Skeletal landmark data:
<<<<
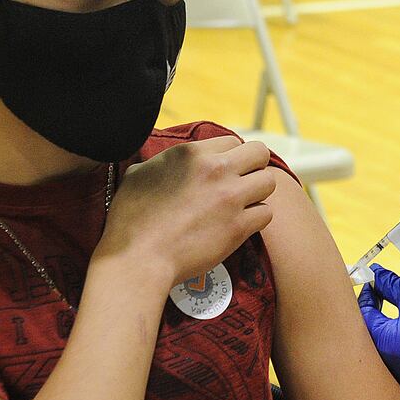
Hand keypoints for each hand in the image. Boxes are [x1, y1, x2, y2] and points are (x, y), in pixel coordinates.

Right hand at [99, 135, 275, 287]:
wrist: (138, 258)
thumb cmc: (131, 219)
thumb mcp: (138, 174)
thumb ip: (161, 162)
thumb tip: (167, 161)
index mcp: (192, 153)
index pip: (232, 141)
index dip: (231, 157)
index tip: (225, 171)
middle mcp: (216, 170)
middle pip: (259, 153)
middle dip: (254, 166)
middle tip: (242, 183)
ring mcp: (230, 197)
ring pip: (269, 182)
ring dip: (258, 193)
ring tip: (242, 205)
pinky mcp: (239, 226)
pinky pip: (266, 213)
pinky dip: (256, 220)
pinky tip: (240, 225)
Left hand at [357, 266, 399, 396]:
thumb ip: (390, 285)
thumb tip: (377, 274)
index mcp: (386, 346)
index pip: (364, 319)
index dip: (366, 298)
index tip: (372, 284)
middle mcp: (392, 369)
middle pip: (370, 341)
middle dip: (373, 318)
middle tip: (379, 298)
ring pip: (387, 356)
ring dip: (387, 336)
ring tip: (394, 316)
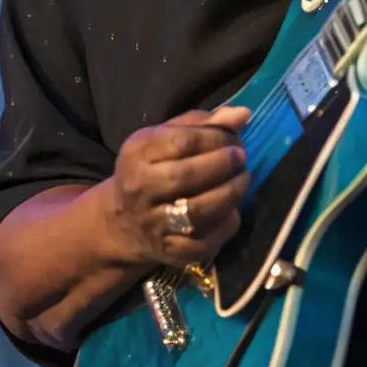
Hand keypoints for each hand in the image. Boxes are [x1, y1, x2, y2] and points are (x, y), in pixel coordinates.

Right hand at [103, 105, 250, 267]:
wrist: (122, 221)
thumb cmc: (153, 168)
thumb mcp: (167, 137)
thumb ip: (204, 123)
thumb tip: (244, 114)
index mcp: (137, 152)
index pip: (182, 141)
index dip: (216, 138)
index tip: (235, 138)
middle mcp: (139, 188)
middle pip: (188, 176)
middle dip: (224, 165)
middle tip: (242, 158)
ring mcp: (151, 223)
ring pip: (198, 211)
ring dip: (231, 193)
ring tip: (243, 179)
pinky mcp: (167, 252)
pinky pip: (203, 243)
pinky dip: (225, 227)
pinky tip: (232, 211)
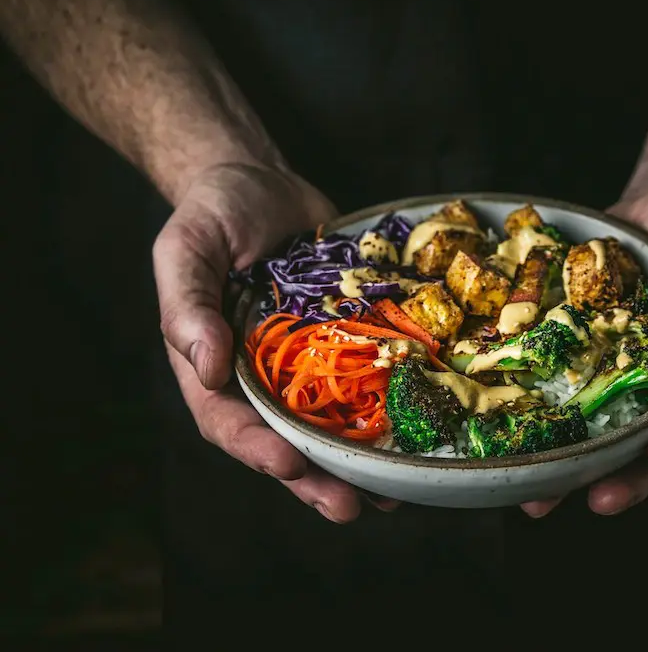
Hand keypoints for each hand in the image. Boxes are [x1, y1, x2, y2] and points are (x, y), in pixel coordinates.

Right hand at [153, 163, 399, 521]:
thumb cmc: (212, 214)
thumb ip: (187, 306)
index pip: (228, 421)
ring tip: (391, 496)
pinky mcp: (346, 342)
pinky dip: (390, 413)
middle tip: (348, 507)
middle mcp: (262, 377)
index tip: (288, 463)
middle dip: (315, 479)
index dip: (256, 448)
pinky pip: (367, 384)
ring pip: (331, 426)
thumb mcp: (186, 250)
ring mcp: (307, 363)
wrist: (261, 182)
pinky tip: (420, 434)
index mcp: (214, 367)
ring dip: (358, 464)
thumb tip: (204, 368)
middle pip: (285, 440)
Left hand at [522, 185, 647, 517]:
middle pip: (647, 443)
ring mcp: (617, 369)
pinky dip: (534, 411)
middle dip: (626, 477)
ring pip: (597, 428)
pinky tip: (505, 435)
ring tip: (538, 499)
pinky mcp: (579, 349)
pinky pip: (557, 384)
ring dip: (572, 467)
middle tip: (599, 500)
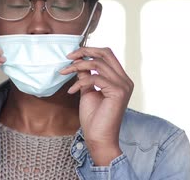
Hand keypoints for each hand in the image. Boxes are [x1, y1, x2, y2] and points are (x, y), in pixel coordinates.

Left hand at [60, 47, 133, 165]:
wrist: (98, 138)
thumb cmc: (94, 118)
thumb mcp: (88, 91)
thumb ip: (86, 76)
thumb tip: (78, 62)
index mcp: (121, 79)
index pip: (107, 55)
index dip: (89, 51)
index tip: (72, 55)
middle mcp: (125, 80)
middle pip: (106, 53)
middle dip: (85, 52)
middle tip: (68, 57)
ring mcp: (123, 86)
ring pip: (97, 64)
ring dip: (77, 66)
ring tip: (65, 73)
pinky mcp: (118, 92)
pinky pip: (95, 79)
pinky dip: (80, 82)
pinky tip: (71, 91)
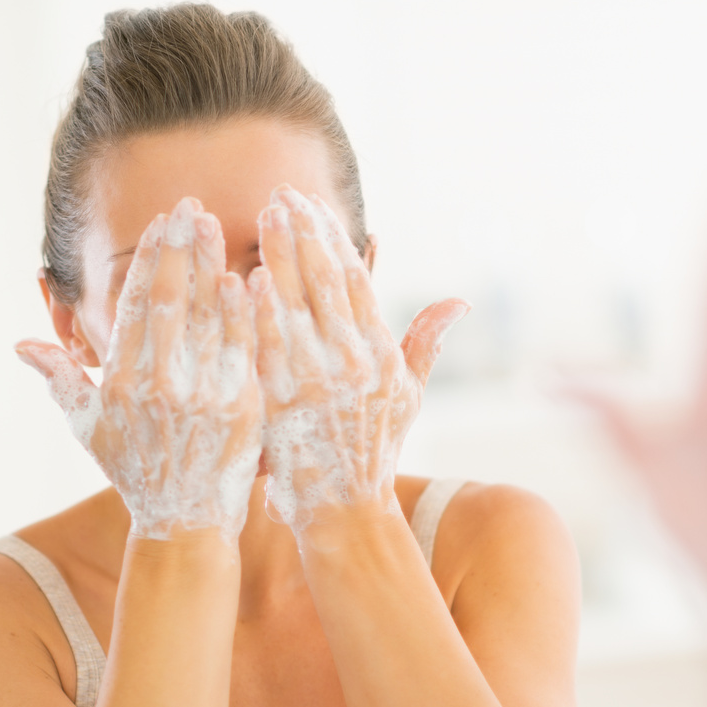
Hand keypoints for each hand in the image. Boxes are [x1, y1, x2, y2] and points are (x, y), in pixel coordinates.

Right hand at [17, 198, 263, 543]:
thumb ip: (60, 379)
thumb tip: (21, 345)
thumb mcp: (89, 429)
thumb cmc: (136, 472)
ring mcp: (203, 396)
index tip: (161, 222)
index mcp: (122, 382)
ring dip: (215, 266)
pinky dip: (248, 313)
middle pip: (172, 299)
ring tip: (220, 225)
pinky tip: (253, 277)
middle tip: (192, 206)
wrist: (184, 522)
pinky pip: (245, 349)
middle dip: (181, 247)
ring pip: (210, 317)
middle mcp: (159, 384)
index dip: (149, 259)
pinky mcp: (241, 408)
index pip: (135, 305)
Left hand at [251, 184, 467, 533]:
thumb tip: (461, 302)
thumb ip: (426, 344)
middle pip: (326, 283)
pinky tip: (245, 278)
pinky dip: (260, 312)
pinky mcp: (284, 404)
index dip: (334, 239)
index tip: (313, 205)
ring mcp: (318, 384)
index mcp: (383, 357)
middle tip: (282, 195)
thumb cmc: (373, 451)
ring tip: (262, 217)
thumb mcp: (408, 398)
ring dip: (279, 258)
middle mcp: (355, 366)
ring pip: (297, 306)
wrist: (344, 511)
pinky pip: (270, 348)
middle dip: (303, 234)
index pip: (357, 282)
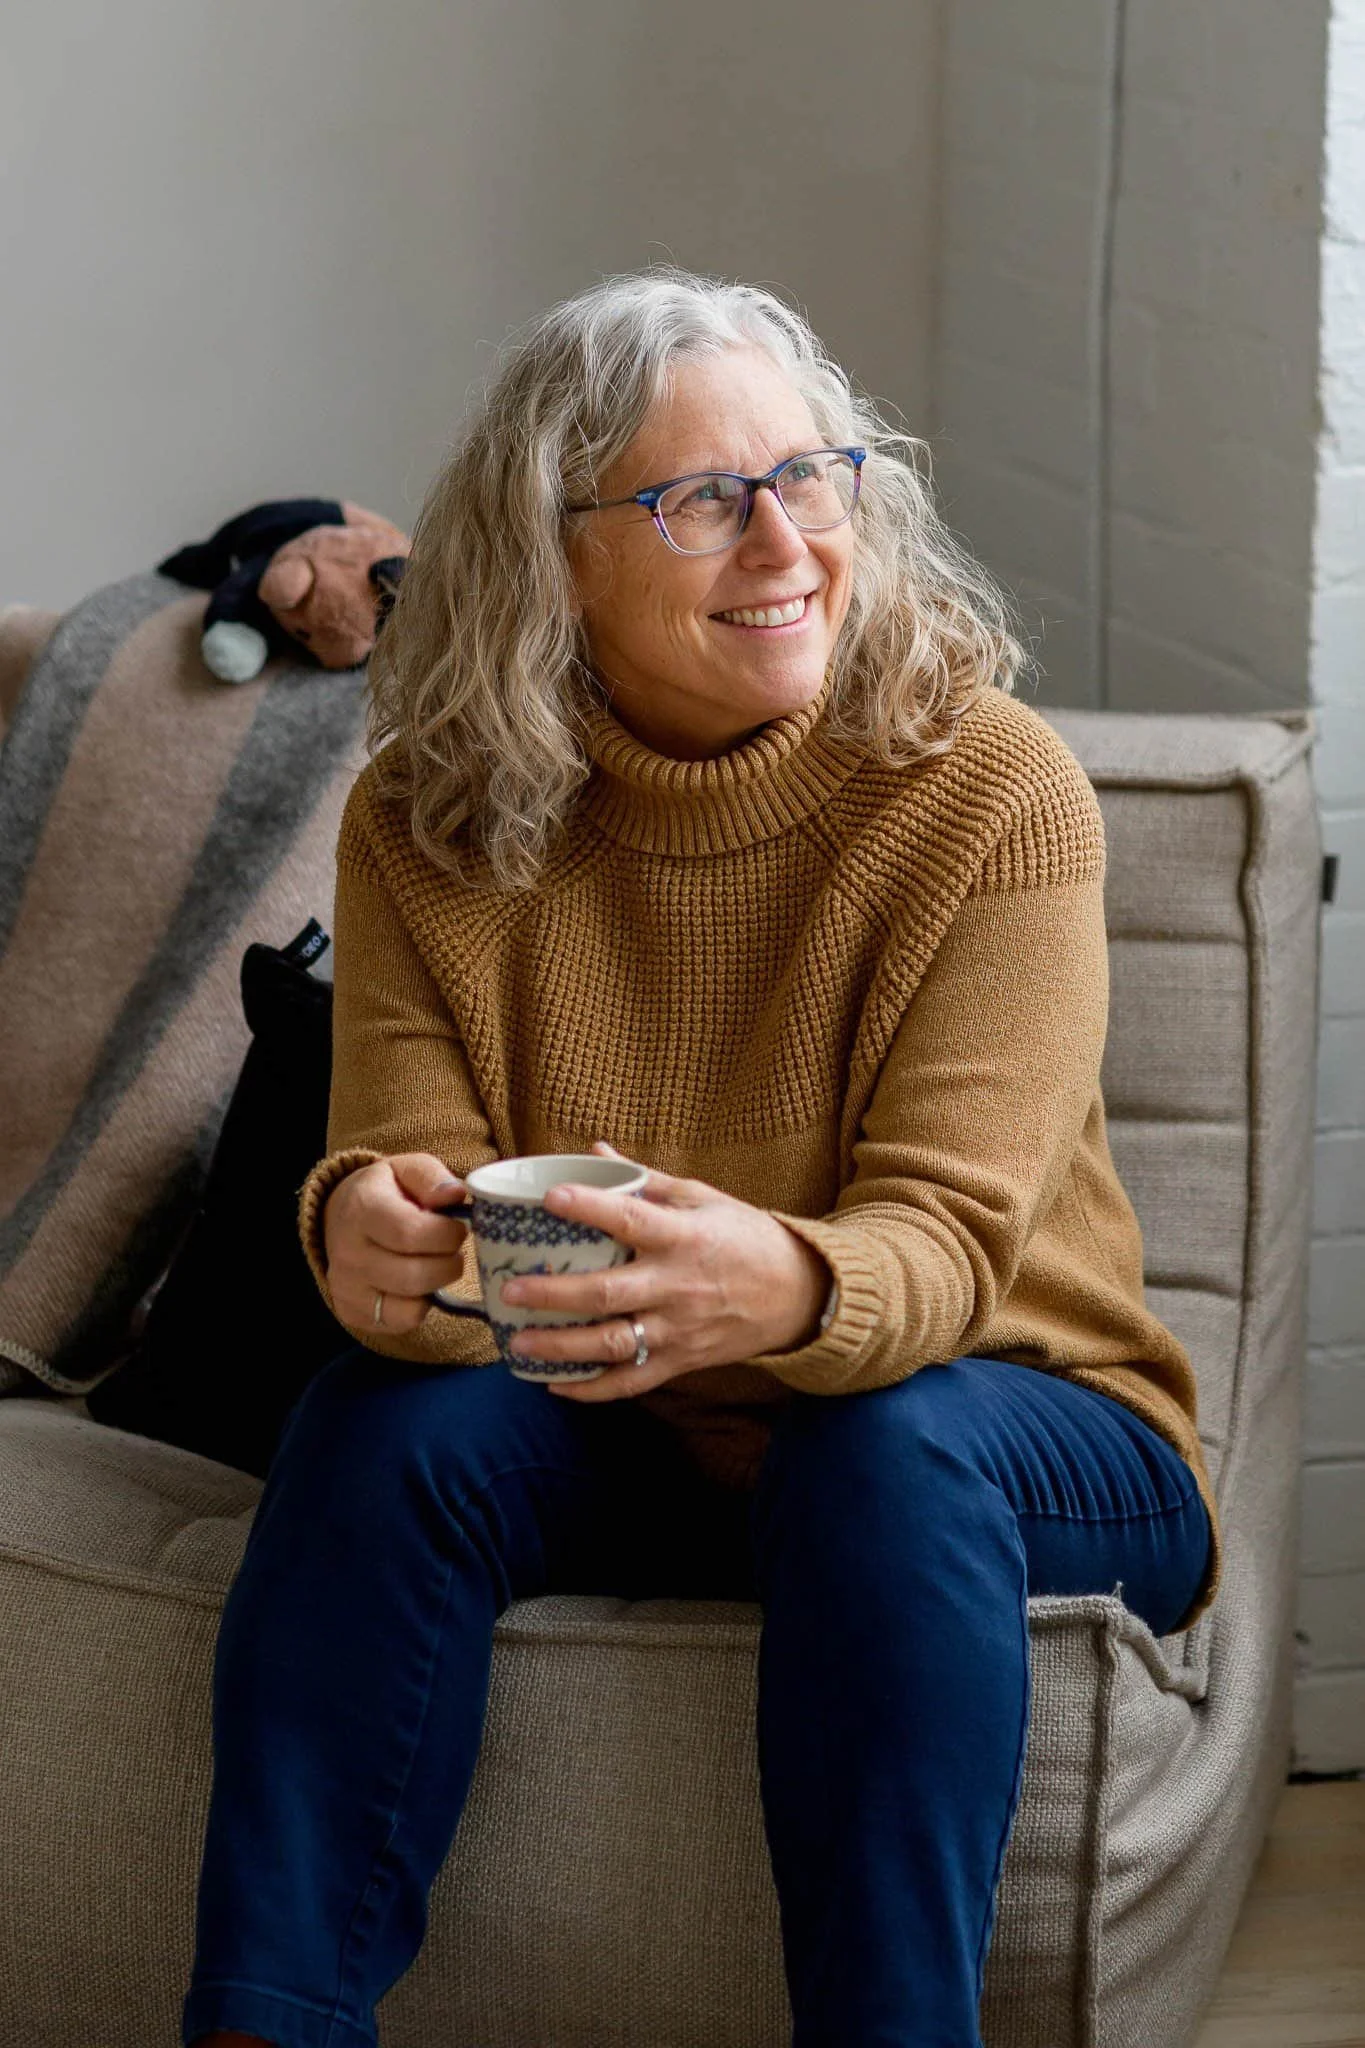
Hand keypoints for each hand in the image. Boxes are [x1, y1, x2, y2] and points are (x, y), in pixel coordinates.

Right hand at [323, 1153, 469, 1333]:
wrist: (343, 1217)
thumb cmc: (386, 1192)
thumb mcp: (407, 1169)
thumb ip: (432, 1178)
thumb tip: (454, 1194)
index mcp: (362, 1209)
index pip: (411, 1233)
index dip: (447, 1235)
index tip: (457, 1228)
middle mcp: (348, 1252)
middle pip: (414, 1275)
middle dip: (449, 1264)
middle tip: (452, 1250)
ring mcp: (346, 1287)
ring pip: (410, 1306)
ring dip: (436, 1286)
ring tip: (436, 1264)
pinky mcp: (352, 1312)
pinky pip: (401, 1322)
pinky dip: (420, 1306)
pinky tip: (418, 1284)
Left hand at [501, 1142, 831, 1400]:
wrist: (798, 1294)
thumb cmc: (746, 1237)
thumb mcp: (703, 1199)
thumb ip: (646, 1181)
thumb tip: (595, 1152)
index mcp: (684, 1237)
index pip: (632, 1220)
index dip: (591, 1207)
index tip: (551, 1197)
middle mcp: (678, 1286)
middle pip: (609, 1293)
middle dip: (555, 1294)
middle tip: (510, 1289)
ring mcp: (679, 1329)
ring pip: (614, 1344)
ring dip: (562, 1347)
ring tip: (518, 1342)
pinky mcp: (681, 1361)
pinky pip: (631, 1382)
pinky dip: (592, 1390)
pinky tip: (555, 1384)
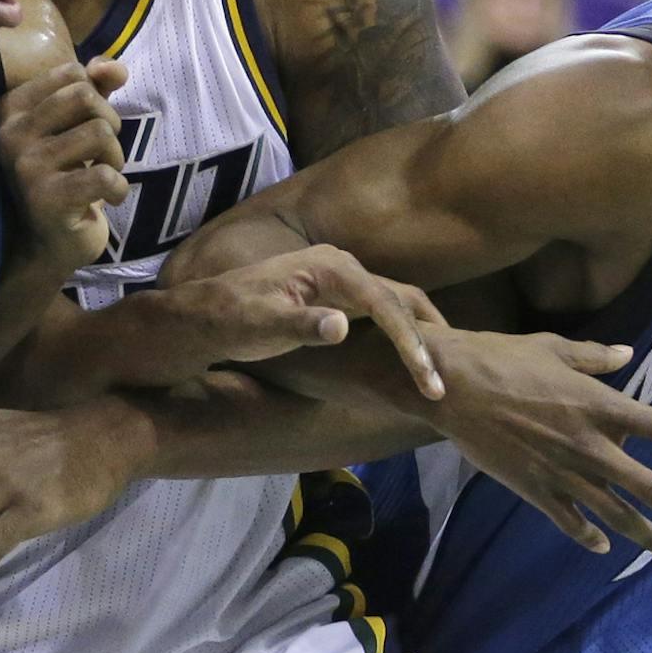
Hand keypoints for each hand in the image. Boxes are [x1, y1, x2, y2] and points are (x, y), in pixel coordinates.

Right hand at [0, 58, 129, 267]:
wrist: (44, 243)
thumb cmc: (62, 177)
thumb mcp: (75, 124)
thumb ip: (94, 88)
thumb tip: (115, 68)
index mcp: (10, 109)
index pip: (72, 74)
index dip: (96, 97)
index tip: (88, 127)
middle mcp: (10, 134)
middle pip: (85, 97)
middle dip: (109, 124)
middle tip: (102, 153)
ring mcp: (25, 167)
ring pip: (100, 133)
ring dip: (115, 157)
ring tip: (103, 175)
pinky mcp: (46, 199)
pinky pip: (104, 175)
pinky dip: (118, 188)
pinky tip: (108, 199)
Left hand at [182, 244, 445, 394]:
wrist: (206, 314)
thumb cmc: (231, 319)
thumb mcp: (262, 324)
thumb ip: (302, 324)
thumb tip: (342, 325)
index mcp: (329, 267)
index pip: (383, 302)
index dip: (407, 341)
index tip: (425, 376)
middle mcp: (343, 268)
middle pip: (400, 300)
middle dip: (427, 341)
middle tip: (445, 384)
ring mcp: (343, 282)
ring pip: (398, 306)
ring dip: (421, 340)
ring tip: (442, 377)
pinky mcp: (341, 298)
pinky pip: (384, 315)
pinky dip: (404, 338)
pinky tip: (417, 363)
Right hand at [426, 328, 651, 556]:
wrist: (448, 387)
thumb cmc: (499, 358)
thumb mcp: (552, 347)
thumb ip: (594, 357)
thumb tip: (626, 356)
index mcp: (601, 406)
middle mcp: (590, 445)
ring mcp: (561, 472)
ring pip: (615, 514)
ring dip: (647, 536)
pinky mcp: (532, 488)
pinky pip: (569, 520)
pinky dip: (588, 536)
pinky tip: (603, 547)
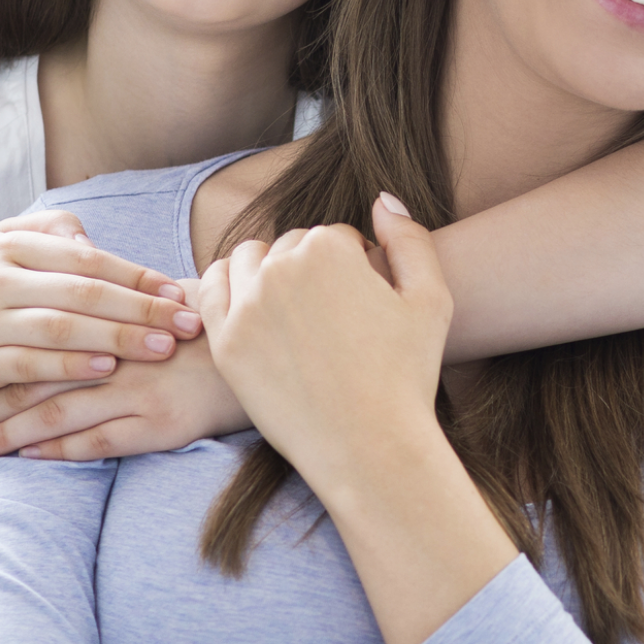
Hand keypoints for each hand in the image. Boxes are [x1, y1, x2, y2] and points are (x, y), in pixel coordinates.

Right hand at [0, 210, 198, 421]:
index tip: (181, 293)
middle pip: (82, 293)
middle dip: (142, 310)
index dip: (139, 277)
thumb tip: (94, 241)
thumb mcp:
>>>>
From the records above, give again only the part that opens with the line containing "middle dip: (254, 166)" and closes with the line containing "thumb tip: (204, 368)". Keep both ends but drop the pictures.

Answer section:
middle dip: (254, 166)
middle tip: (242, 183)
ring mcp: (230, 197)
ring pip: (269, 182)
ring dip: (258, 193)
ring tip: (242, 205)
pinky mcp: (239, 226)
pinky pip: (266, 213)
pinky dip: (256, 220)
pinky tip: (240, 225)
Left hand at [357, 266, 399, 396]:
thumb ip: (390, 285)
thumb tip: (377, 274)
index mcp: (386, 346)
index pip: (364, 319)
index dip: (366, 298)
index tip: (372, 284)
middle mcp: (392, 369)
middle pip: (370, 341)
middle dip: (373, 318)
middle tip: (379, 298)
ring pip: (387, 356)
ring dip: (387, 336)
ring tip: (394, 316)
Hand keypoints for each hand in the image. Boxes are [x1, y1, x2, y2] and points are (x, y), in pixel coordinates.

Right hand at [103, 105, 250, 267]:
wrist: (122, 221)
thumb cmc: (153, 168)
thumb mcp: (167, 137)
thumb ip: (204, 123)
thumb tip: (244, 114)
index mcp: (137, 152)
index pip: (182, 141)
index dip: (216, 138)
index tip: (235, 138)
middle mcp: (139, 188)
middle pip: (188, 176)
middle dip: (224, 165)
middle tip: (242, 158)
ring mcp: (151, 223)
ring pip: (198, 211)
ring dip: (231, 193)
ring tip: (243, 179)
pinky mcp: (167, 252)
pinky pip: (203, 243)
pinky dip: (225, 227)
pinky tip: (232, 211)
Hand keypoints for each hand in the image. Boxes are [x1, y1, x2, y2] and points are (x, y), in pixel coordinates.

Right hand at [153, 163, 399, 521]:
thumb cmc: (212, 214)
thumb ip: (187, 306)
index pip: (228, 421)
ring tip: (391, 496)
pinky mcp: (346, 342)
pinky dip: (390, 413)
middle tip: (348, 507)
middle mcp: (262, 377)
index tip: (288, 463)
middle dip: (315, 479)
index dip: (256, 448)
pinky pip: (367, 384)
ring pip: (331, 426)
thumb mcp: (186, 250)
ring mcp: (307, 363)
wrist: (261, 182)
pinky tip: (420, 434)
index mcp: (214, 367)
ring dip: (358, 464)
thumb tip: (204, 368)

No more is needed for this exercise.